A Fantastic Experience!

This production launch has been the highlight of my short engineering career. Regardless of the outcome, even if it's a total flop, I have learned so much. How much clearance do we need? What dimensions are important? Why can't we just have one option instead of four? Tolerance stack up. The list of lessons is long. For this health degrading, stressful, tiring, train wreck of an experience (bit of an exaggeration) I am thankful. 

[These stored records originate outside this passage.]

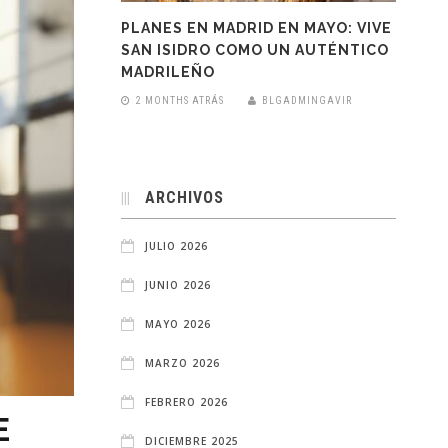
PLANES EN MADRID EN MAYO: VIVE
SAN ISIDRO COMO UN AUTÉNTICO
MADRILEÑO
2 MONTHS ATRÁS
BLGADMINGAVIR
ARCHIVOS
JULIO 2026
JUNIO 2026
MAYO 2026
MARZO 2026
FEBRERO 2026
E
DICIEMBRE 2025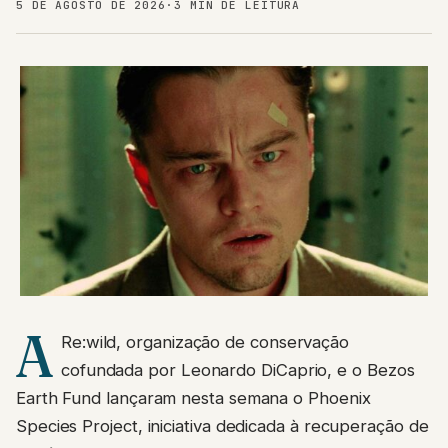
5 DE AGOSTO DE 2026
·
3 MIN DE LEITURA
A
Re:wild, organização de conservação
cofundada por Leonardo DiCaprio, e o Bezos
Earth Fund lançaram nesta semana o Phoenix
Species Project, iniciativa dedicada à recuperação de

My advice to future engineers: be part of a production launch as soon as you can, and further more, understand the product you work on.

Monday, March 2, 2015

I Live in Iowa: Week 193

Work is winding down. We are not finished with the trials of this project, but it is the marathoner bursting into the Olympic stadium feeling strong with no one in sight behind him (I'm thinking Sammy Wanjiru style). The race is not over, but it kind of is. I did not work overtime, for the third consecutive week and I spent three days in the office and two and in the factory, by far the most time I have spent in the office in 2015. That being said, a number of people are still in the factory full time five or six days a week because the way my company distributes responsibility is very much non-linear with a select few getting more than some of the rest of us. In short, work is going much better for me. I'm not thinking about it continually. I even spent a few hours beginning to work on the next project, which will take 2+ years.

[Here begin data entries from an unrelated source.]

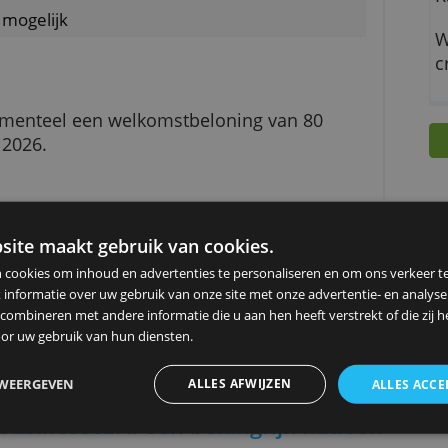
aarten per teamlid
pakket mogelijk
gen momenteel een welkomstbeloning van 80
30 juni 2026.
ing
ze website maakt gebruik van cookies.
ebruiken cookies om inhoud en advertenties te personaliseren en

I realize that my lamenting over my injury has consumed a fair bit of real estate the past week and I want to get a few things out there.

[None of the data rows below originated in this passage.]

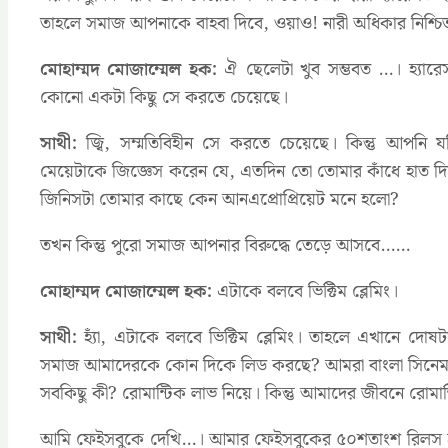
তাহলে সমাজ আপনাকে বাহবা দিবে, ওয়াও! নারী অধিকার নিশ্চিত
মোহাম্মদ মোজাম্মেল হক:
ঐ ছেলেটা খুব সম্ভবত …। হ্যারে
কোনো একটা কিছু সে করতে চেয়েছে।
সাথী:
জ্বি, সম্মতিবিহীন সে করতে চেয়েছে। কিন্তু আপনি
মেয়েটাকে জিজ্ঞেস করেন যে, এতদিন তো তোমার কাঁধে হাত দি
জিনিসটা তোমার কাছে কেন আনএপ্রোপ্রিয়েট মনে হলো?
তখন কিন্তু পুরো সমাজ আপনার বিরুদ্ধে তেড়ে আসবে……
মোহাম্মদ মোজাম্মেল হক:
এটাকে বলবে ভিক্টিম ব্লেমিং।
সাথী:
হ্যাঁ, এটাকে বলবে ভিক্টিম ব্লেমিং। তাহলে এখানে 
সমাজ আমাদেরকে কোন দিকে লিড করছে? আমরা বাংলা সিনেমা দেখ
সবকিছু কী? রোমান্টিক লাভ নিয়ে। কিন্তু আমাদের জীবনে রোমা
আমি ফেইসবুকে দেখি…। আমার ফেইসবুকের ৫০শতাংশ রিলস হচ্ছ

  • My plane tickets and hotels have been paid for, and my uniforms ordered, I'm going to Italy.
  • I may have the propensity to blow things out of proportion sometimes, and some issue in my fibula (which is basically a non-weight bearing bone) is not going to stop me from competing in my first world championships, or training for it. I can probably do 200 km on it no problem.
  • All of the evidence so far points toward a bone problem, although the visual evidence of that has not been confirmed, the doctor I am seeing in 10 days is supposedly the best sports medicine guy in town, and comes recommended by multiple sources in my medical community.
  • After my exhortations on this blog the last week I retreated to reading the Bible and praying and I've come to the understanding that ultimately this race is not what defines me, it is a blessing, and an opportunity to share that nothing is impossible with God. That is not to say I'm going to win this year as I would like, but my journey from a quite slow middle school and high school runner to national champion and international competitor despite the injuries, and other priorities that sideline so many more physically talented runners, is an example of what is possible. 
The world IAU 24 hour championships is like the human Le Mans race. Basically, I feel like I am going into it with a crack in the frame in a non-critical area and a worn out suspension rod. Or you could say no headlights, although my eye sight is fine. The point being everyone comes to this race with the baggage of years of training, a history of injuries, and for many of us, less than stellar winter training weather the past few months. I may not get the world road record of 290.221 km (180.33 miles) like I had hoped a few months ago, but that doesn't mean I can't compete. 

I only ran 16 miles this week, but I did get out cross country skiing once for a few miles and I bought a bicycle trainer and did two hours on it to break it in. 

In other news, I've been going to sleep especially early. I went to bed before eight once this week and before nine, two other times! I think the emotional drain of work the last couple months, and now the emotional drain of this injury have conspired to exhaust my mental desire to stay awake. 

I hope you had a good week. Although, I hope that in some way you might also have bad weeks sometimes, like my past week, because the hard times help us appreciate the good times so much more!